WHAT YOU HAVE TO DO: Ignoring the images, restate the records below word for word.

Transcribed page contents:
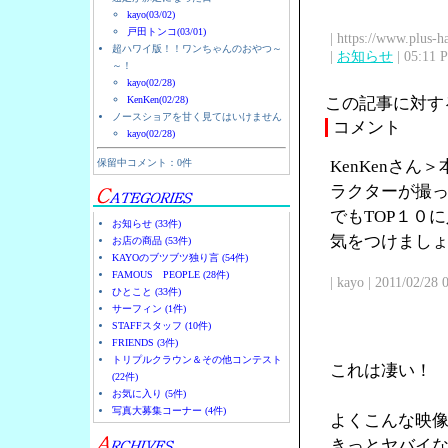
kayo(03/02)
戸田トンコ(03/01)
| https://www.plus-h
超ハワイ版！！ワンちゃんのおやつ～
|
お知らせ
| 05:11 
～！
kayo(02/28)
KenKen(02/28)
この記事に対す
ノースショアを甘く見てはいけません
コメント
kayo(02/28)
保留中コメント：0件
KenKenさ
ラクターが撮
でもTOP１０
お知らせ (33件)
気をつけまし
お店の商品 (53件)
KAYOのブツブツ独り言 (54件)
FAMOUS PEOPLE (28件)
| kayo | 2011/02/28
ひとこと (33件)
サーフィン (1件)
STAFFスタッフ (10件)
FRIENDS (3件)
トリプルクラウン＆その他コンテスト
これは凄い！
(22件)
お気に入り (5件)
写真大募集コーナー (4件)
よくこんな映
きっとヤバイ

ANSWER SPACE:
kayo(03/02)
戸田トンコ(03/01)
| https://www.plus-h
超ハワイ版！！ワンちゃんのおやつ～
|
お知らせ
| 05:11 
～！
kayo(02/28)
KenKen(02/28)
この記事に対す
ノースショアを甘く見てはいけません
コメント
kayo(02/28)
保留中コメント：0件
KenKenさ
ラクターが撮
でもTOP１０
お知らせ (33件)
気をつけまし
お店の商品 (53件)
KAYOのブツブツ独り言 (54件)
FAMOUS PEOPLE (28件)
| kayo | 2011/02/28
ひとこと (33件)
サーフィン (1件)
STAFFスタッフ (10件)
FRIENDS (3件)
トリプルクラウン＆その他コンテスト
これは凄い！
(22件)
お気に入り (5件)
写真大募集コーナー (4件)
よくこんな映
きっとヤバイ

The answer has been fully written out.